Topic Modeling of ambassadors’ relations from England – Second progress blogpost

In these three weeks we have focused on refining and analyzing the Topic Model founded on our clear dataset – a collection of twenty-two Relazioni edited by S. Villani spanning from 1489 up to 1763.

Training and qualitatively analysis

First, we took a definitive decision about the tool to use – Mallet. From our perspective, it is a good compromise between performances, results and user-friendliness.

In order to improve our model, we worked on our Italian stopwords database on a recursive basis. After running the program with a standard Italian stopwords list, we manually checked the results finding other stopwords such as archaic Italian stopwords (e.g. et, ipso) and words that were recurrent among different topics. Then we ran our model again. By iterating this procedure, we created a list of almost 500 stopwords that we used to obtain the results we will show later on.

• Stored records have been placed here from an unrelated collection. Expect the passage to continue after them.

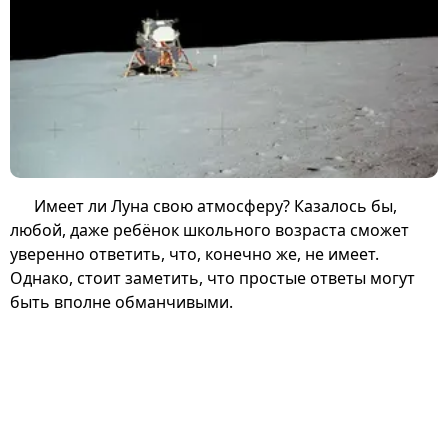
Имеет ли Луна свою атмосферу? Казалось бы,
любой, даже ребёнок школьного возраста сможет
уверенно ответить, что, конечно же, не имеет.
Однако, стоит заметить, что простые ответы могут
быть вполне обманчивыми.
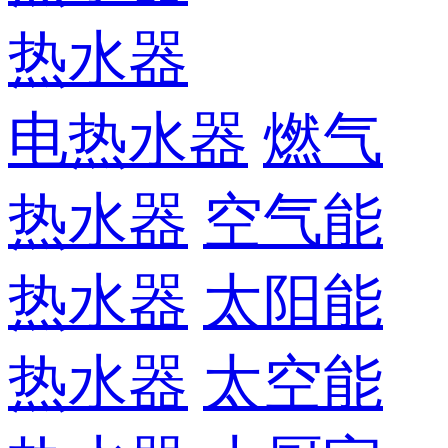
热水器
电热水器
燃气
热水器
空气能
热水器
太阳能
热水器
太空能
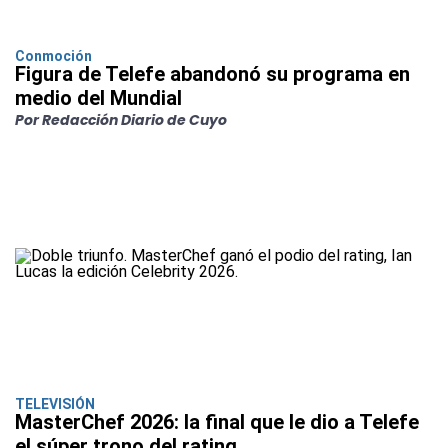
Conmoción
Figura de Telefe abandonó su programa en
medio del Mundial
Por Redacción Diario de Cuyo
TELEVISIÓN
MasterChef 2026: la final que le dio a Telefe
el súper trono del rating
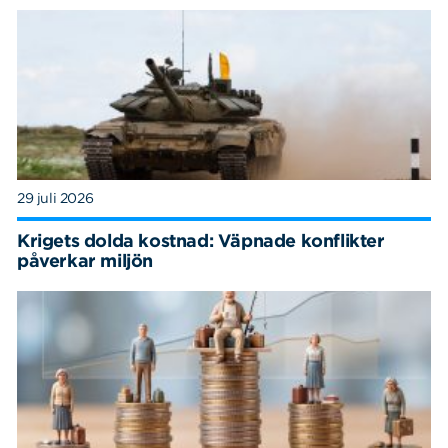
29 juli 2026
Krigets dolda kostnad: Väpnade konflikter
påverkar miljön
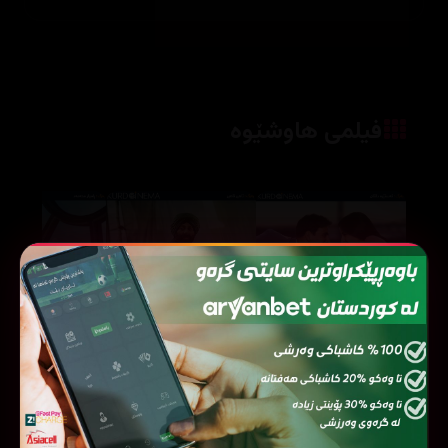
فیلمی هاوشێوە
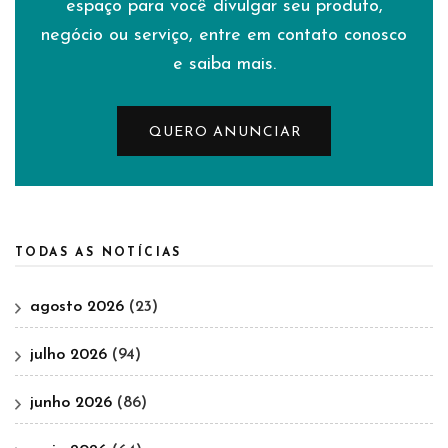
espaço para você divulgar seu produto,
negócio ou serviço, entre em contato conosco
e saiba mais.
QUERO ANUNCIAR
TODAS AS NOTÍCIAS
agosto 2026
(23)
julho 2026
(94)
junho 2026
(86)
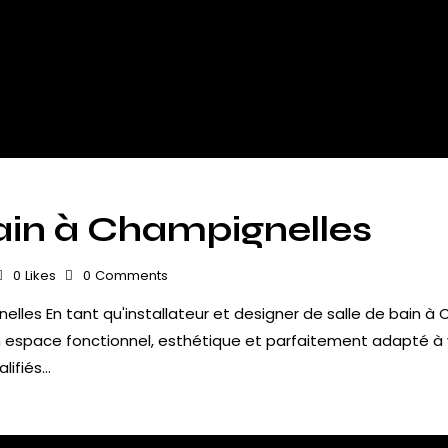
bain à Champignelles
0
Likes
0
Comments
nelles En tant qu'installateur et designer de salle de bain 
n espace fonctionnel, esthétique et parfaitement adapté à v
lifiés…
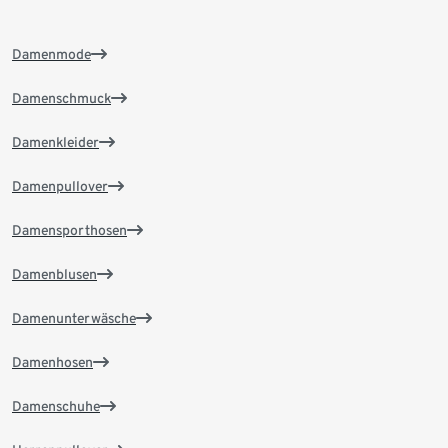
Damenmode
Damenschmuck
Damenkleider
Damenpullover
Damensporthosen
Damenblusen
Damenunterwäsche
Damenhosen
Damenschuhe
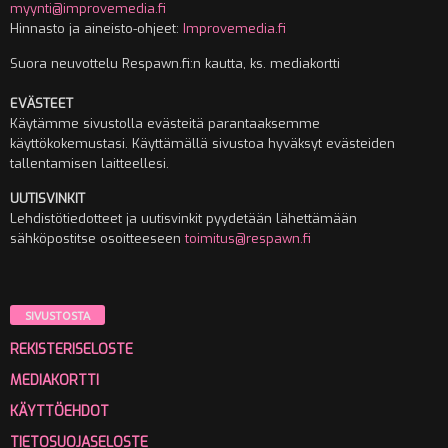
myynti@improvemedia.fi
Hinnasto ja aineisto-ohjeet:
Improvemedia.fi
Suora neuvottelu Respawn.fi:n kautta, ks. mediakortti
EVÄSTEET
Käytämme sivustolla evästeitä parantaaksemme
käyttökokemustasi. Käyttämällä sivustoa hyväksyt evästeiden
tallentamisen laitteellesi.
UUTISVINKIT
Lehdistötiedotteet ja uutisvinkit pyydetään lähettämään
sähköpostitse osoitteeseen
toimitus@respawn.fi
SIVUSTOSTA
REKISTERISELOSTE
MEDIAKORTTI
KÄYTTÖEHDOT
TIETOSUOJASELOSTE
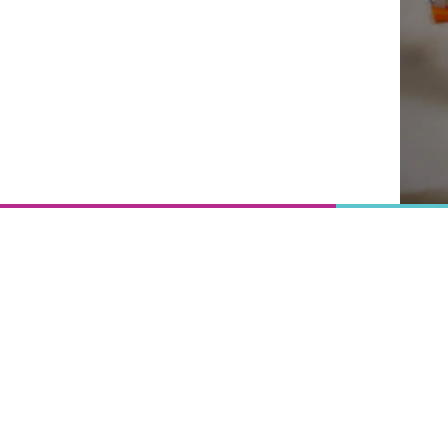
Onderwijs
is het
uitgangspunt
van
vooruitgang,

Before moving to the post-processing phase, we needed first a qualitative evaluation of our results. For this purpose, we labelled each topic according to what it talks about by summarizing its twenty most frequent words. Actually, this task ended up to be tricky for some topics, while for other ones it was quite straightforward. As an example, consider the following list, referring to topic 28:

grande corte prencipe partito guglielmo prencipi grandi grado tempi governo poter parte olanda particolare europa oranges auttorità appresso nazione corso

Some keywords (as “guglielmo”, “oranges”, “olanda”) let us think that we are talking mainly about William III Prince of Orange (1650-1702). Consequently, this topic is likely to appear especially in the Relazioni from the second half of 17th century while being almost absent in the previous ones. In other words, we cannot suppose topic distributions among documents to be consistent over time. Therefore, the post-processing has been also oriented to detect the impact of time evolution on our model. This is why we divided the dataset and the related results into 5 time chunks. Each chunk has a time span of 50 years, except for the last one, which covers a period of 74 years to include the last Relazione of our database that was written almost 60 years later than previous one. With this division, the number of Relazioni in each chunk vary from a minimum of three (1489-1539) to a maximum of eight (1589-1639).

Post-processing

We have employed Matlab to perform the post-processing. To have an insight of the topic evolution over time, we averaged the document-topic distribution over each time slot and gathered the results in the following stacked bar chart.

Topic-document distribution averaged over time chunk
Topic-document distribution averaged over time chunk.

This seems to confirm the unsteadiness of this model. Only a few topics are equally distributed over the full dataset (see topic 12), while the majority has a non-symmetric distribution. As another test, it is useful to check the consistency of this graph with the labels previously attached to each topic. Let’s consider the topic 28 again: as expected, its frequency is small up to the end of the sixteenth century, while increasing in the second half of the dataset. On the other hand, there are topics whose distribution is concentrated in the earliest years, as for topic 25. This is in accordance with the upper-right peak in the topic-document distribution color plot (see figure below).

Topic-document distribution for the full dataset.
Topic-document distribution for the full dataset.

The last analysis we performed concerns the topic-word distribution. In labelling the topics, we just looked at the top twenty words assigned to that topic. Since the level of relevance can vary, it is necessary to detect the actually relevant words. Inspired by the idea presented in [1], we extracted the first 10 words from each topic and visualized the result in the following plot. In each word-topic intersection, we put a circle whose radius is proportional to the level of relevance of that word to that topic.

Word-topic distribution for the most relevant words for each topic.
Word-topic distribution for the most relevant words for each topic.

Considerations

Up to now, we are aligned with our original schedule. We think the results obtained on the clear dataset are reasonable and quite satisfactory. We can now evaluate the possibility to extend the dataset by looking for other sources in the Internet Archive.

Reference

[1] Chuang, J., Manning, C. D., Heer, J. Termite: Visualization Techniques for Assessing Textual Topic Model, Advanced Visual Interfaces, 2012.